• _Problem_
Scan each line of the records for the word "Claims" and extract the ones that have it.

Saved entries

..........

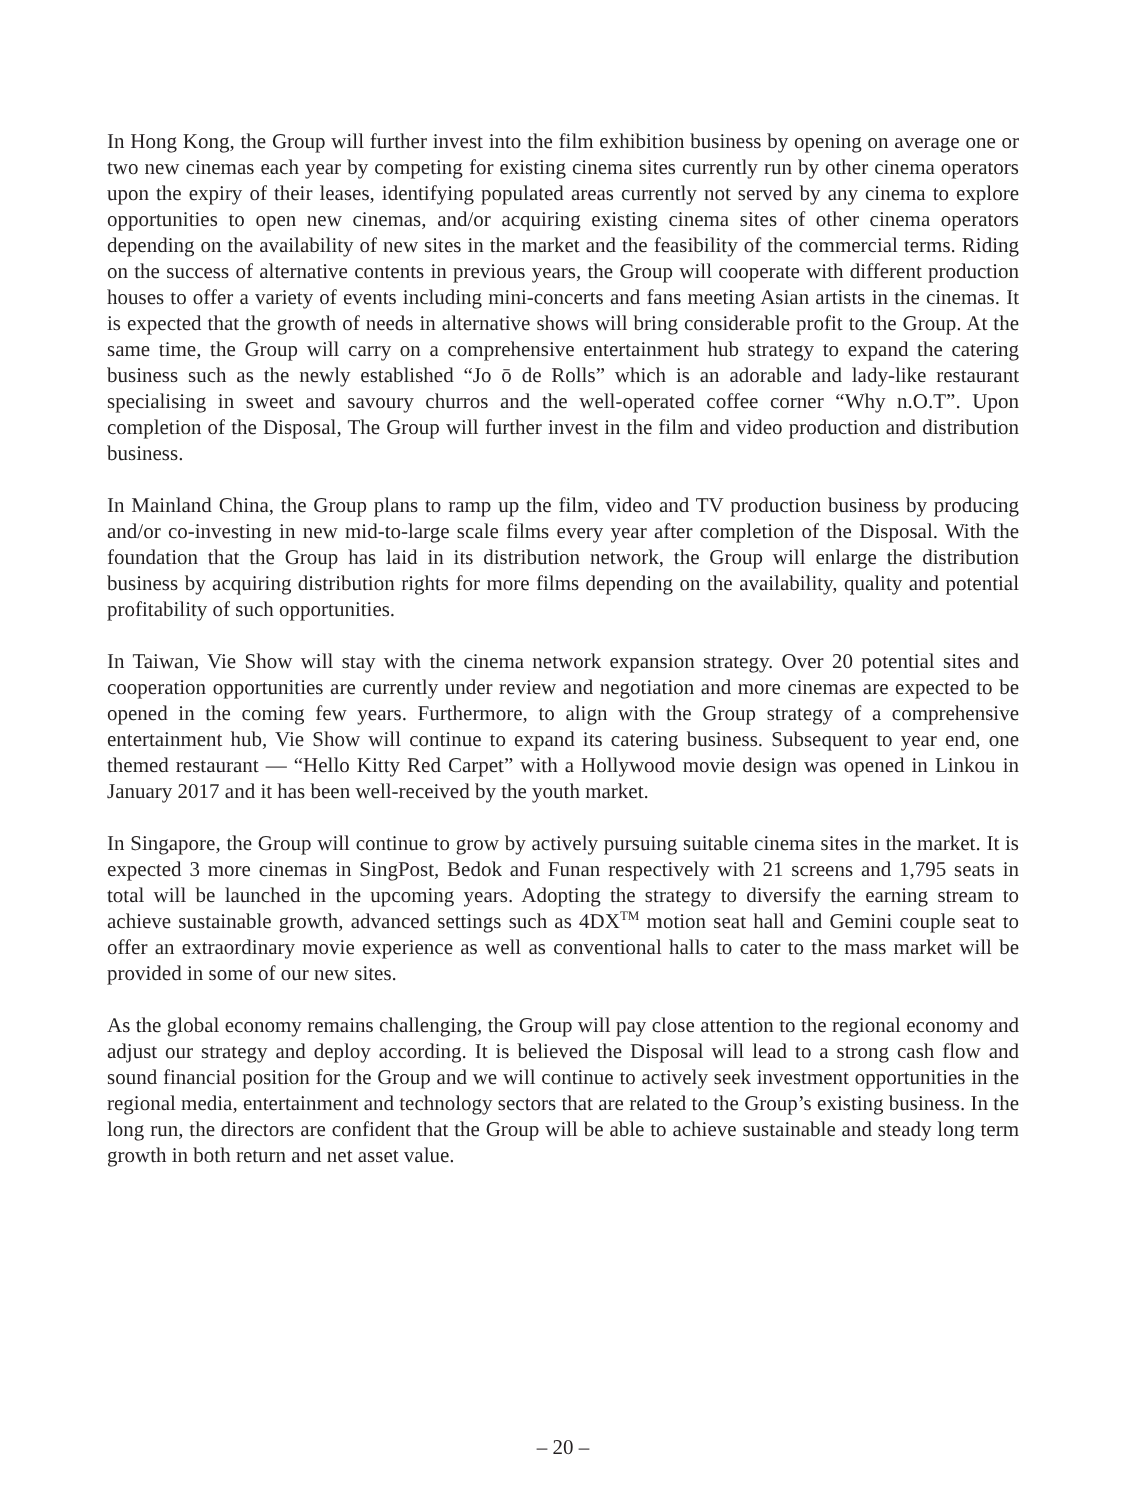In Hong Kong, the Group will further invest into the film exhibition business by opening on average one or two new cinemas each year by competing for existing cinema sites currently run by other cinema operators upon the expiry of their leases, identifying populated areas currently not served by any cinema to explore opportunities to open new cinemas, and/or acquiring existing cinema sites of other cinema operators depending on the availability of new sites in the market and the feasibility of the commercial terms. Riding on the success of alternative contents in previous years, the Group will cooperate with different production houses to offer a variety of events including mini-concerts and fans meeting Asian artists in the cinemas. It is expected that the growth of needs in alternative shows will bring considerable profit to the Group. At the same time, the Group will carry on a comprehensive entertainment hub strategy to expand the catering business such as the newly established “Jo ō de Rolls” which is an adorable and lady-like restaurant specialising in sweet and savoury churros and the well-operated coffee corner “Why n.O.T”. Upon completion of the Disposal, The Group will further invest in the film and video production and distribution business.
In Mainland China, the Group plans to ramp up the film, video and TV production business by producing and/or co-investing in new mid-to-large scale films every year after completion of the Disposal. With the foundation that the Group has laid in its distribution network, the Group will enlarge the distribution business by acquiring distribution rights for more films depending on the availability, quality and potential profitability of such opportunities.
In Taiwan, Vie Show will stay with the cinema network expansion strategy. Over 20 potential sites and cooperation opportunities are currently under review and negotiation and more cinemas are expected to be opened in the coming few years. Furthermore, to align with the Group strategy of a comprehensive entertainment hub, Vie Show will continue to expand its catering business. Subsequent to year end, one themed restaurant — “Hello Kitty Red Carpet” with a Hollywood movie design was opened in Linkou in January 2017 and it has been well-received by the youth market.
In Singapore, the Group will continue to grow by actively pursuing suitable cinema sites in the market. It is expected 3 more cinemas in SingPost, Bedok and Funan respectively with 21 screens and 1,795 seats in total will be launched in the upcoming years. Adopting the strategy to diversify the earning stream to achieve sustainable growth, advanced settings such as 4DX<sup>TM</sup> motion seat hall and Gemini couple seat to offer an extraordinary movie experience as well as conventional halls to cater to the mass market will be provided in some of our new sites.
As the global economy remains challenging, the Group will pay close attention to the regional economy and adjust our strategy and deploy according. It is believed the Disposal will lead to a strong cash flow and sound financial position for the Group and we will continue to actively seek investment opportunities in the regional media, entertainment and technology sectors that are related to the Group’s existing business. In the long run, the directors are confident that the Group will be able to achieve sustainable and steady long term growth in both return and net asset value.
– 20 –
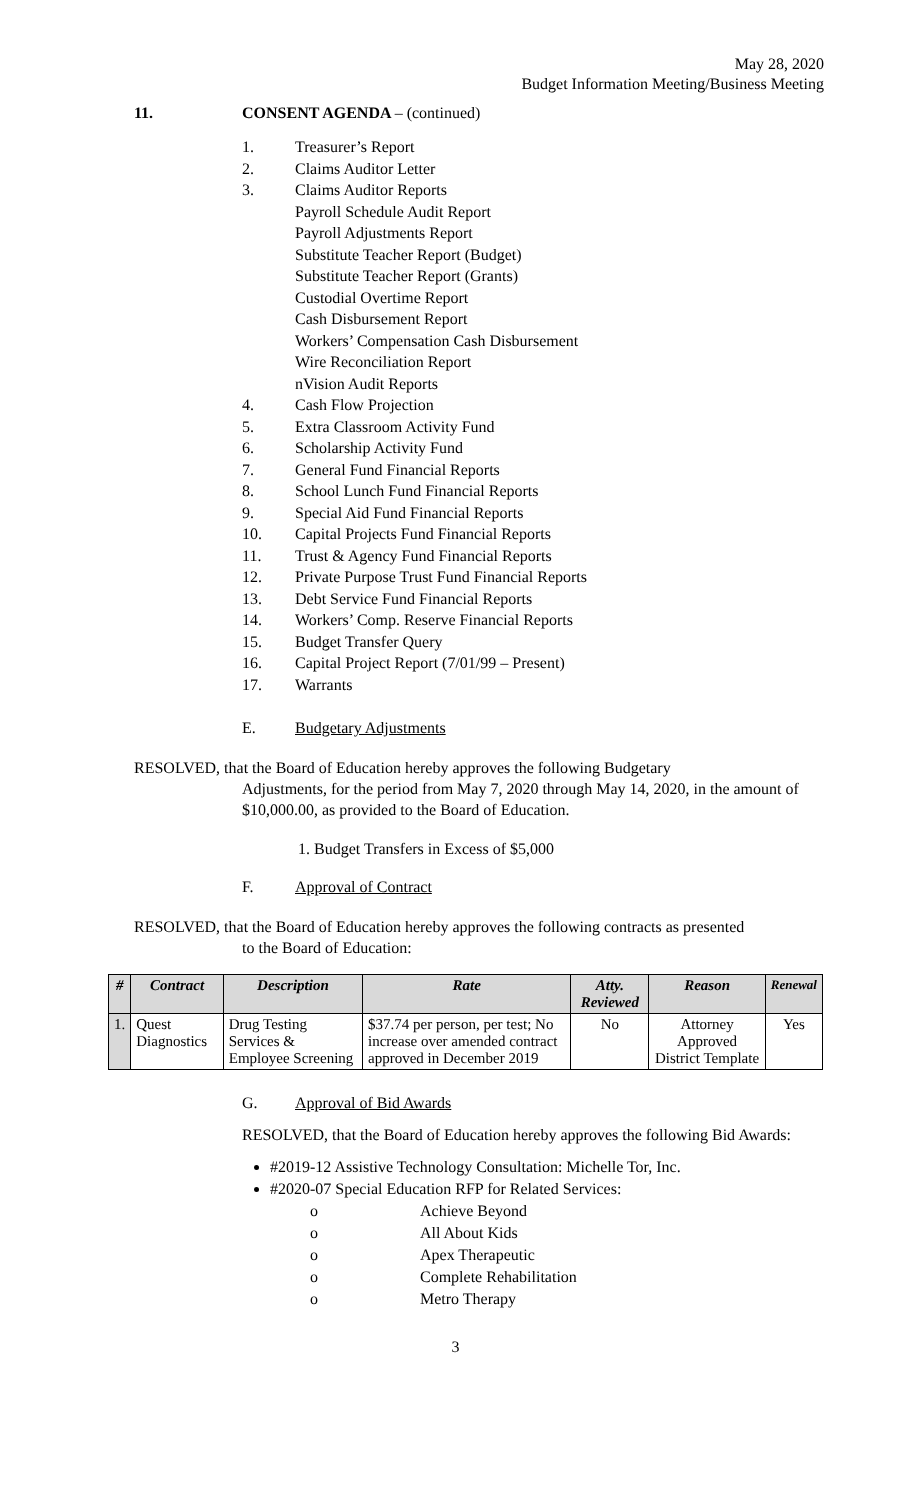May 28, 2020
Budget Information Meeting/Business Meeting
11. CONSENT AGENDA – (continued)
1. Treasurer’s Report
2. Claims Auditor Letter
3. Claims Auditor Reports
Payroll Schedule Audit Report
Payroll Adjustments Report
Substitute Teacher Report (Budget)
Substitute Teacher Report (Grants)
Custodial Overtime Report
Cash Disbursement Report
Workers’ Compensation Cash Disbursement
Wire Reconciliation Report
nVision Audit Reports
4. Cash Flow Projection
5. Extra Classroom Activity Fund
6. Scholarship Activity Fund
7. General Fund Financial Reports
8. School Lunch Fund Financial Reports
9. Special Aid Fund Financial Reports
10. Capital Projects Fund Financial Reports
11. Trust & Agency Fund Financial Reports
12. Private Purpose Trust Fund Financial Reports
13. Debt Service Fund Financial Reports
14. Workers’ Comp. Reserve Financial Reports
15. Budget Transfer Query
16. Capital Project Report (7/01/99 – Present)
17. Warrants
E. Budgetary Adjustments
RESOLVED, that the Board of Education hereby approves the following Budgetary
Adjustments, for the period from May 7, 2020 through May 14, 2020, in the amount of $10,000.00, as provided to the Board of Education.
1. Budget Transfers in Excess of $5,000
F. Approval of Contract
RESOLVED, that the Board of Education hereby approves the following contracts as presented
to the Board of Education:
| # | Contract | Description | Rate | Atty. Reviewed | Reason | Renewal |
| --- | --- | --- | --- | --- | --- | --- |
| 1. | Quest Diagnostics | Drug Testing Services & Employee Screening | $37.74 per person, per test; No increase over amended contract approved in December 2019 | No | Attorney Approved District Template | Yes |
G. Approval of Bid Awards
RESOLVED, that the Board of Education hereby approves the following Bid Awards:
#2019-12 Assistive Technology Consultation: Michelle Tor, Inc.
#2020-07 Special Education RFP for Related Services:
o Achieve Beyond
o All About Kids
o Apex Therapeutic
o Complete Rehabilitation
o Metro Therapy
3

..........

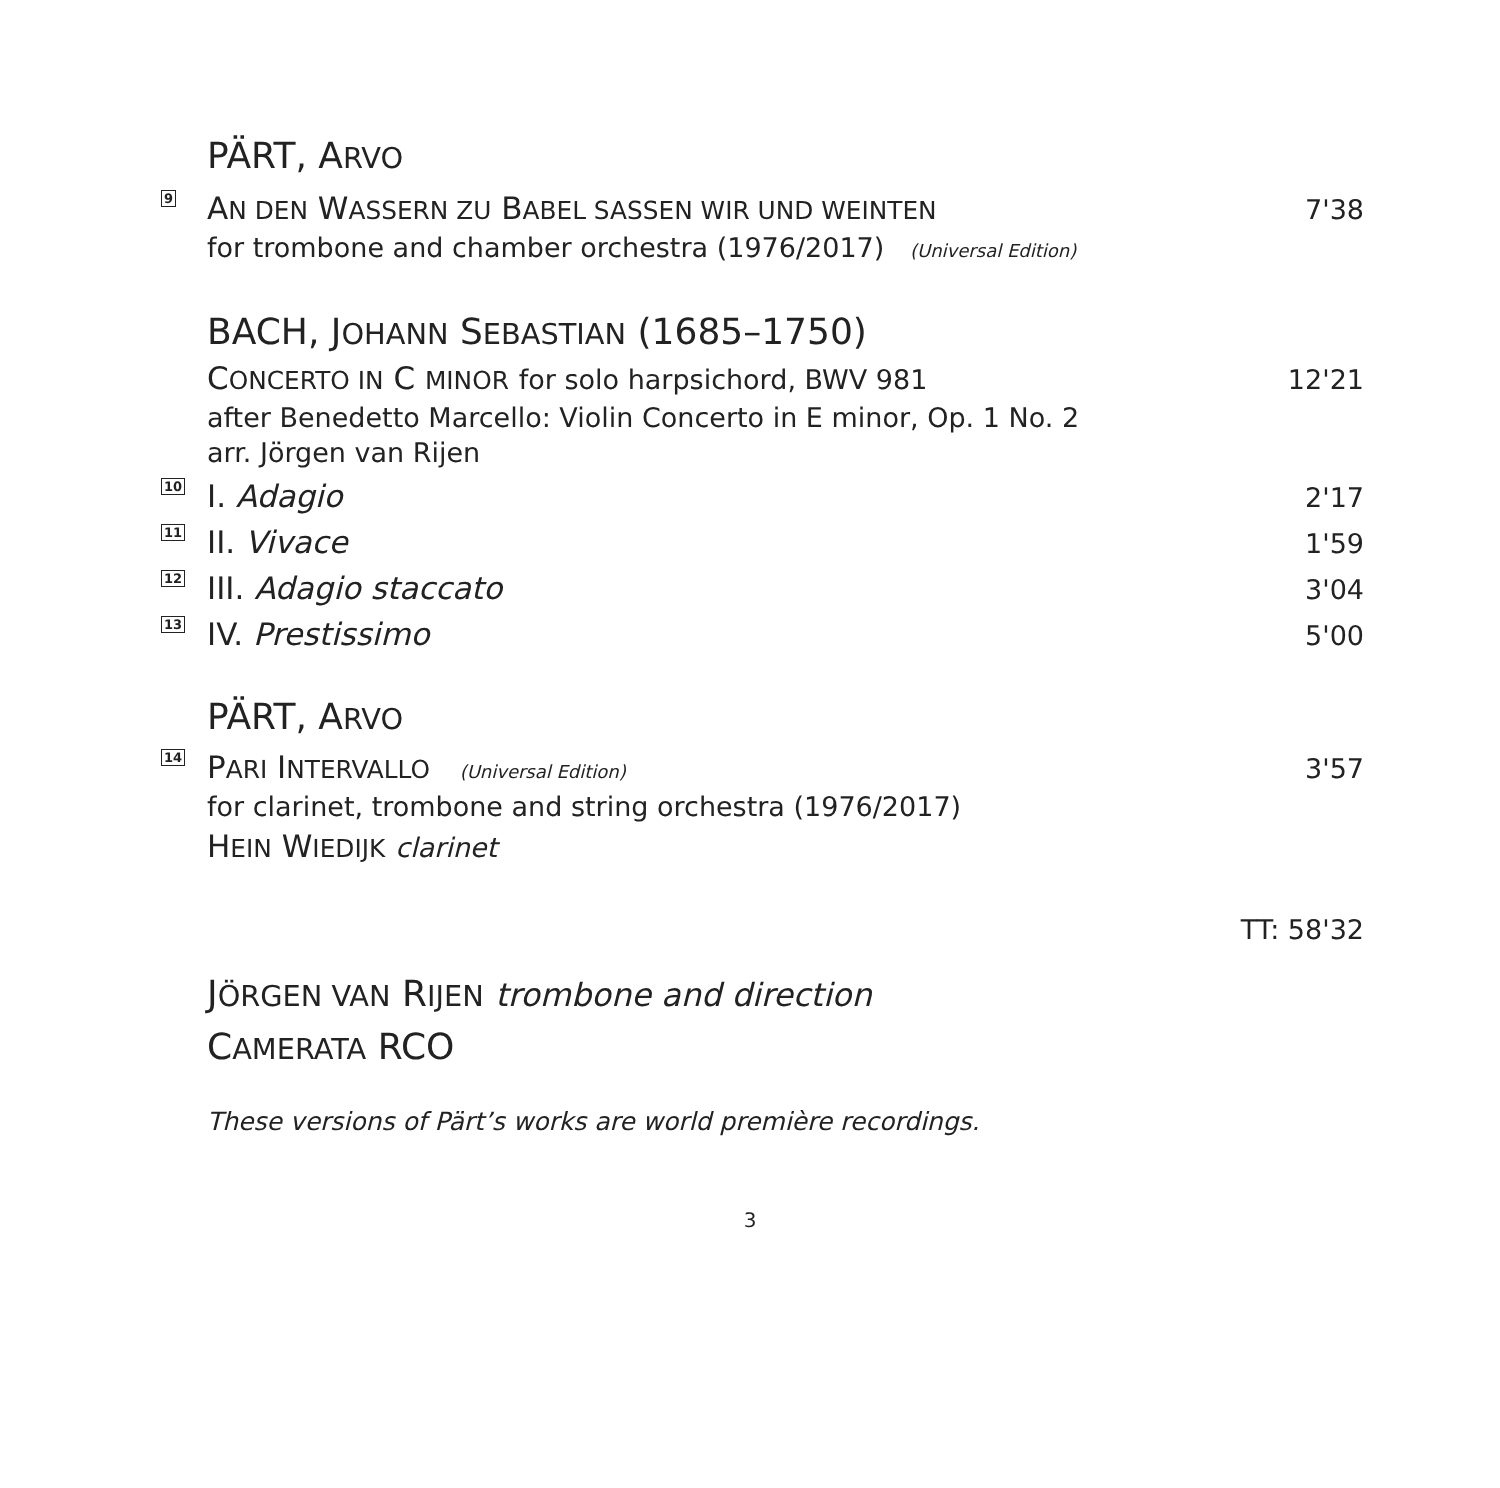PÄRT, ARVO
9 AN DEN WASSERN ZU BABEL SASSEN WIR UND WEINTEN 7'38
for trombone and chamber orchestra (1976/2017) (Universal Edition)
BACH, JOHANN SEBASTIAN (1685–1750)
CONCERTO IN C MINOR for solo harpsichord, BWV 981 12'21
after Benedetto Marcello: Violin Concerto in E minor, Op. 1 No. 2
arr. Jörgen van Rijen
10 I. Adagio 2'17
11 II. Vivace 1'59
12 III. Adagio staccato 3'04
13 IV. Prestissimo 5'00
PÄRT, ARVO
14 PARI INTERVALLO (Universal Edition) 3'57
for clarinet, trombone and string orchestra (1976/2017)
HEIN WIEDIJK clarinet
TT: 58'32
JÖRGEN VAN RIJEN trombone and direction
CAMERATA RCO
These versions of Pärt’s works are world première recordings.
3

..........

• _Result for this task_
2. Claims Auditor Letter
3. Claims Auditor Reports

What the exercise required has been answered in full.